Latinx Culture—Forever Changed by ‘Roma’?
Meanwhile, unburdened by a tougher-to-climb “Best” label, ‘Roma’ can continue to further the conversations it has already spiked. It is hard to overestimate the seismic cultural aftershocks rippling through Mexico because of this film.
The first layer is that of the tremendous pride it has engendered in the Mexican people. Jokingly, most will refer to themselves as perennial losers, failing to get past the knockout round in all World Cups they have not hosted, and losing a bevy of wars to their northern neighbors. But now they have five Best Director Oscars in six years, and the first statuette for the country. Mexicans can and do feel as if their culture is being lauded to greater-than-ever degrees.
Cuaron’s biographical film has also sparked difficult, at times gruesome conversations within the country. A small but vocal minority, undoubtedly filled with equal parts jealousy and hate, expressed nasty, classist, racist comments against Aparicio and her appearance. Rumors and memes swirled about supposed plots by other actresses to deny the first-time actress prize at local celebrations.
‘Green Book’ has sparked a furious discussion about America’s fits-and-starts dealing with race and inequality. ‘Roma’ has done more or less the same for Mexico. It extends beyond the fact that domestic workers are never the center of art or cultural attention. Their treatment, depicted with gripping honesty and without sensationalism, betrays the imbedded contradictions that characterize our southern neighbor. Namely: the kind, familial love for Cleo, contrasted with her always “otherness.” What will Mexicans do with the uncomfortable truth more openly spoken, that their society is tinged with injustice and racism as many others are? Only time will tell. But, if the outsized, overwhelmingly positive reactions to the film are any indication, my hopes are high for the future.

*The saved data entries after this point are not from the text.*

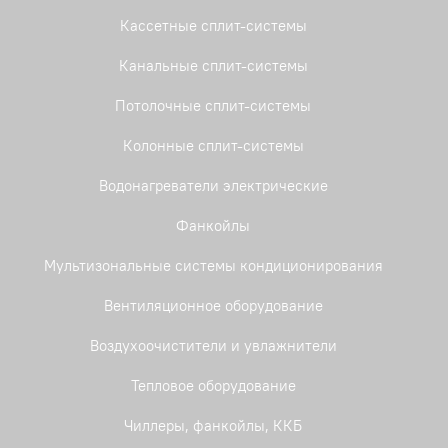
Кассетные сплит-системы
Канальные сплит-системы
Потолочные сплит-системы
Колонные сплит-системы
Водонагреватели электрические
Фанкойлы
Мультизональные системы кондиционирования
Вентиляционное оборудование
Воздухоочистители и увлажнители
Тепловое оборудование
Чиллеры, фанкойлы, ККБ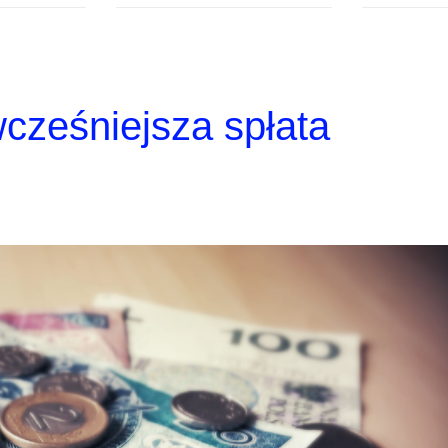
wcześniejsza spłata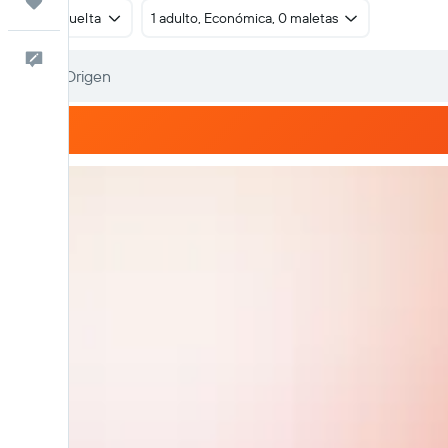
Trips
Ida y vuelta
1 adulto, Económica, 0 maletas
Comentarios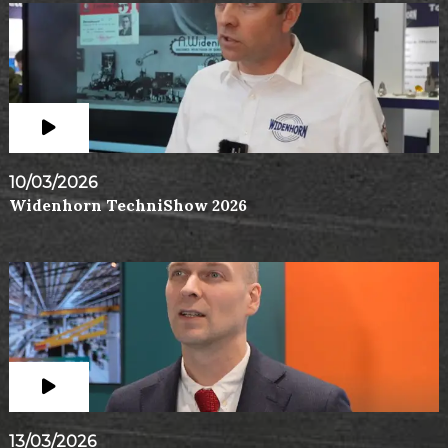
10/03/2026
Widenhorn TechniShow 2026
13/03/2026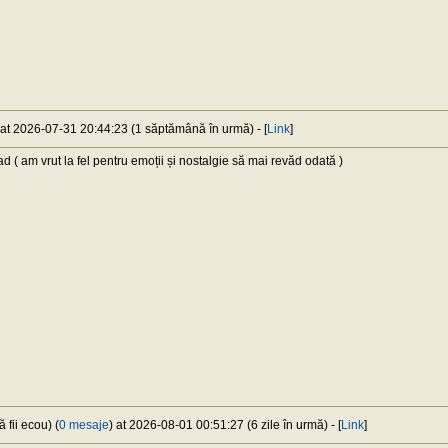
 at 2026-07-31 20:44:23 (1 săptămână în urmă) - [
Link
]
( am vrut la fel pentru emoții și nostalgie să mai revăd odată )
 fii ecou) (
0 mesaje
) at 2026-08-01 00:51:27 (6 zile în urmă) - [
Link
]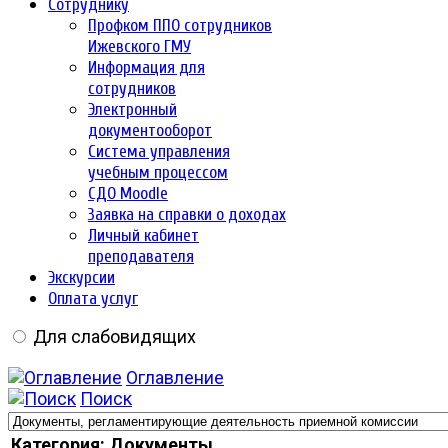
Сотруднику
Профком ППО сотрудников
Ижевского ГМУ
Информация для
сотрудников
Электронный
документооборот
Система управления
учебным процессом
СДО Moodle
Заявка на справки о доходах
Личный кабинет
преподавателя
Экскурсии
Оплата услуг
Для слабовидящих
Оглавление
Поиск
Категория: Документы,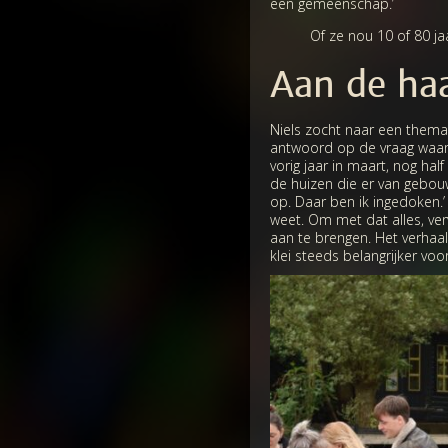
een gemeenschap.’
Of ze nou 10 of 80 jaa
Aan de ha
Niels zocht naar een thema 
antwoord op de vraag waaro
vorig jaar in maart, nog half
de huizen die er van gebou
op. Daar ben ik ingedoken.’ 
weet. Om met dat alles, ver
aan te brengen. Het verhaal
klei steeds belangrijker voo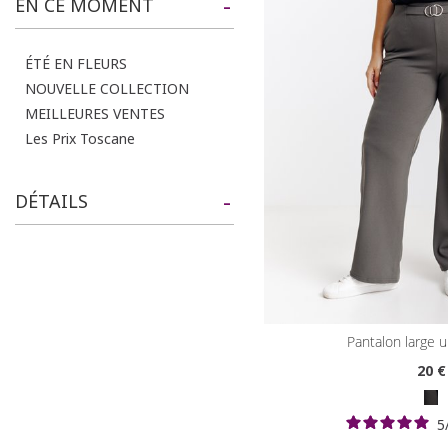
EN CE MOMENT
ÉTÉ EN FLEURS
NOUVELLE COLLECTION
MEILLEURES VENTES
Les Prix Toscane
DÉTAILS
pantalon large 
20
€
5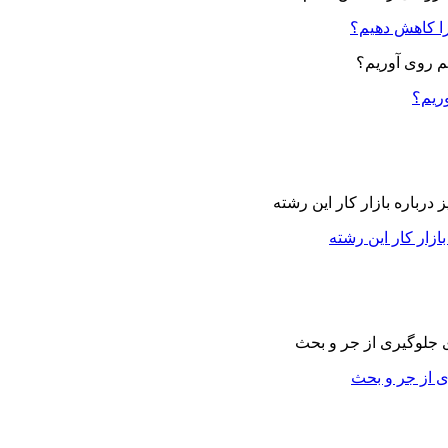
ا کاهش دهیم؟
وریم؟
زار کار این رشته
ی از جر و بحث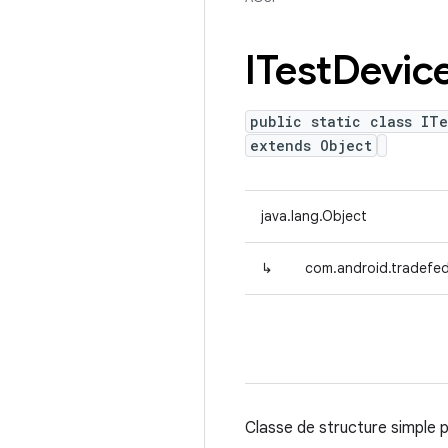
ITest
Devic
public static class IT
extends Object
java.lang.Object
↳
com.android.tradefed
Classe de structure simple 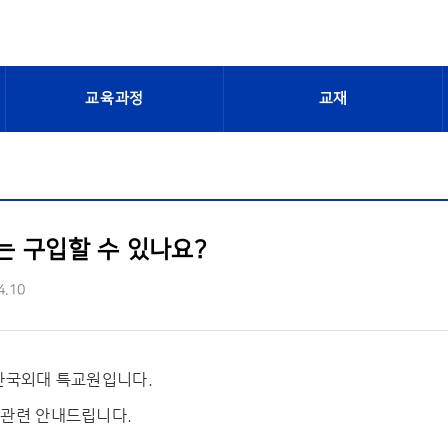
교육과정
교재
 구입할 수 있나요?
4.10
한국외대 특교원입니다.
관련 안내드립니다.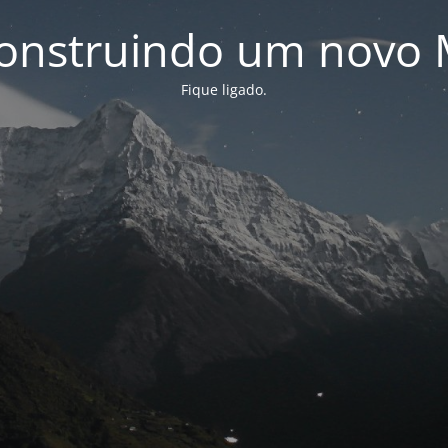
onstruindo um novo 
Fique ligado.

Stateside, meanwhile, “Roma” has or should slowly change the way we think about Latinx cultures. In a nutshell, “Roma” exemplifies more than ever the truth Latinx people know about ourselves but that sometimes seems to escape even out most well-intentioned men: Latinos are not a monolith. Extrapolating from the different classes, ethnicities, and races you can witness in ‘Roma,’ the film provides valuable insight as to why Latinx immigrants into the United States can be of many different varieties. Contrary to the best efforts of politicians and the media to tell you otherwise, different values and priorities motivate various groups and factions. Cuaron himself, is racially white, even if he is, obviously, culturally Hispanic. Most importantly, white folk have no monopoly on pernicious race distinctions: they are alive and well in Hispanic countries (and, logically, by extension, Latino communities) as well.
That one can derive all this from such a quiet, unassuming film, is a testament to their lasting power. It is the reason we live and love movies. And that bestowing an honor as unparalleled as Best Picture could, paradoxically, threaten all of that, is confounding. But, in the case of Alfonso Cuaron’s film, it may very well be a bullet dodged in any case.